Instructive Aspects of CNOOC-Nexen and Wanxiang-A123

Uncertainties remain about these CFIUS outcomes. But they merit careful attention as parties evaluate options for transactions that would be CFIUS-reviewable and that would be expected to raise national security concerns.

Although much could depend on the character of CNOOC-Nexen mitigation, at some substantial level these CFIUS clearances confirm that the U.S. government will countenance acquisitions by China-owned firms of U.S. operations that present national security issues. Issues arose after CNOOC’s failed effort to buy Unocal as to whether CFIUS would ever permit a Chinese-government controlled company to secure substantial U.S. petroleum production rights. CNOOC-Nexen appears to show that this type of acquisition is possible. Wanxiang-A123 shows that inclusion of advanced U.S. technology in a China acquisition is not a bar to consummation, even when there is government funding of the target company. Both CFIUS outcomes confirm once again that CFIUS will not necessarily acquiesce to political opposition, even in controversial cases.

Questions remain, however, about CFIUS screening when target assets are close to a U.S. military base. Military installation-proximity has emerged in the last few years as a rarity—a national security factor that has not seemed susceptible to mitigation as a basis for clearance. The most famous example is the 2012 Ralls Corp. acquisition of Oregon wind farm assets, which was reversed by the President. One is tempted to conclude that CNOOC-Nexen establishes that military installation-proximity can be shown to be nonproblematic. For example, perhaps it was established that activities at Belle Chasse Base are insufficiently sensitive for relatively close petroleum production assets to raise concerns. Or perhaps it was shown that the locations were not, in fact, so close as to raise concerns. But might it be that mitigation commitments include divestment obligations that, when implemented, will eliminate the proximity?

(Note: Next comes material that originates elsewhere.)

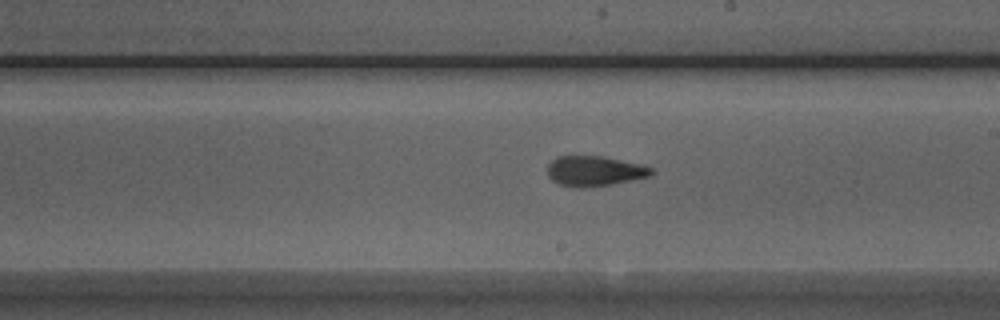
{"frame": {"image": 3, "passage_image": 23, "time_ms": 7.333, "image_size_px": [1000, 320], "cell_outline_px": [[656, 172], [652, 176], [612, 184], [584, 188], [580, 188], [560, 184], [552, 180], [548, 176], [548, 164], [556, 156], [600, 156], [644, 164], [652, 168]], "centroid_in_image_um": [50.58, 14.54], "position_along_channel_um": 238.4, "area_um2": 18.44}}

Lastly, the Wanxiang-A123 outcome indicates that CFIUS is continuing to resist arguments by third parties against clearance that are essentially economic but are purported to have national security implications. In Wanxiang-A123, as in other cases, some argued that purported Chinese dominance of manufacturing would jeopardize supply sources for the U.S. government and others. CFIUS appears consistently to be rejecting these types of contentions.